§ **Your goal**
Could the entries below be reproduced exactly, with the images removed?
Start of Study material
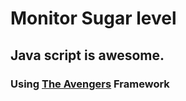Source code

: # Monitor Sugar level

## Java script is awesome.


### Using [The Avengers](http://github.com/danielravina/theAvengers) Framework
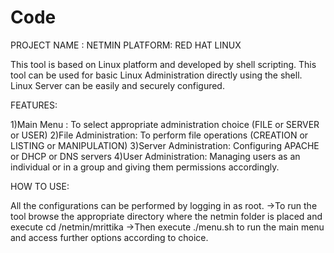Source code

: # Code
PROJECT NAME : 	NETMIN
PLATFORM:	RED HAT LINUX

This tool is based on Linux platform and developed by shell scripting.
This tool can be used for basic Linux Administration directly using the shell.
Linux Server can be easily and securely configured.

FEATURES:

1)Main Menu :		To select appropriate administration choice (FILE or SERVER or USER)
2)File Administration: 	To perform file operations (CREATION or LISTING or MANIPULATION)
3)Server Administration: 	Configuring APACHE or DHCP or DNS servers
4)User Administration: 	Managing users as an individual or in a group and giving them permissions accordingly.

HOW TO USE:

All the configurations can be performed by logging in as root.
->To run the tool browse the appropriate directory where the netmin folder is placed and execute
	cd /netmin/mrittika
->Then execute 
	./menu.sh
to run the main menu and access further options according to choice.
End of Study material
§ **Task result**
Source code

: # Monitor Sugar level

## Java script is awesome.


### Using [The Avengers](http://github.com/danielravina/theAvengers) Framework
Source code

: # Code
PROJECT NAME : 	NETMIN
PLATFORM:	RED HAT LINUX

This tool is based on Linux platform and developed by shell scripting.
This tool can be used for basic Linux Administration directly using the shell.
Linux Server can be easily and securely configured.

FEATURES:

1)Main Menu :		To select appropriate administration choice (FILE or SERVER or USER)
2)File Administration: 	To perform file operations (CREATION or LISTING or MANIPULATION)
3)Server Administration: 	Configuring APACHE or DHCP or DNS servers
4)User Administration: 	Managing users as an individual or in a group and giving them permissions accordingly.

HOW TO USE:

All the configurations can be performed by logging in as root.
->To run the tool browse the appropriate directory where the netmin folder is placed and execute
	cd /netmin/mrittika
->Then execute 
	./menu.sh
to run the main menu and access further options according to choice.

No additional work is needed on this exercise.